Introduction: Cystic prolactinoma, a variant of prolactin-secreting pituitary adenoma, presents ongoing debate regarding the most effective first-line treatment strategies. While dopamine agonists are known to offer considerable clinical improvement and tumor shrinkage, potentially reducing the need for surgery, the optimal approach remains uncertain. We present a patient with cystic macroprolactinoma who had TSA for persistent visual field defect despite excellent biochemical response to dopamine agonist treatment.
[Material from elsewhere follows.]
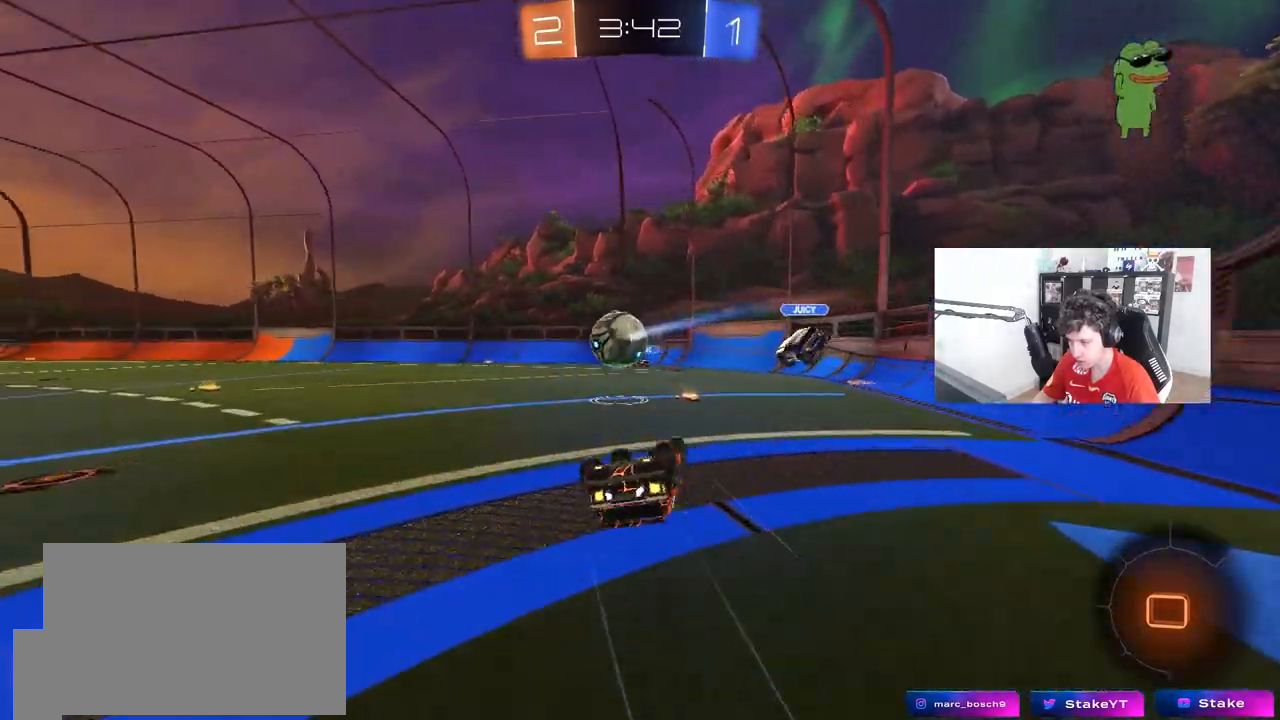
{"keys": [], "mouse": [], "mouse_move": "still", "events": [[17, "s", "up"], [100, "s", "down"], [250, "s", "up"], [333, "shift", "up"], [383, "a", "up"]]}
Case: A 26-year-old woman was diagnosed with a 3.3 cm cystic macroprolactinoma following 12 months of galactorrhoea and secondary amenorrhea. Serum prolactin at presentation was 20,193 mIU/L (monomeric prolactin 14,760, ref range 109-557). Her IGF1 was normal 7.4 nmol/l (10.3 – 39.6). She had a left homonymous hemianopia at diagnosis. Her prolactin fell to 7281 mIU/L 6 weeks after initiation of cabergoline. Despite this reduction, her visual field deficit persisted, leading to the decision to offer transsphenoidal surgery (TSA). During TSA, extensive cavernous sinus involvement was noted. The histology found a lactotroph adenoma with strong cytoplasmic cam 5.2 expression, and low proliferation index (MIB1 1-2%). Four weeks post-TSA, her prolactin reduced to 835 mIU/l. Post operative MRI at 3-months showed a reduction in the size of the pituitary adenoma and decompression of optic chiasm. Postoperatively, her visual field deficit improved significantly. Cabergoline treatment was continued for the residual disease.

Discussion: This case highlights the importance of careful consideration of both medical and surgical treatment options in patients with prolactinomas with large cystic components. TSA may be considered as a first line option for cystic macroprolactinomas with significant visual impairment.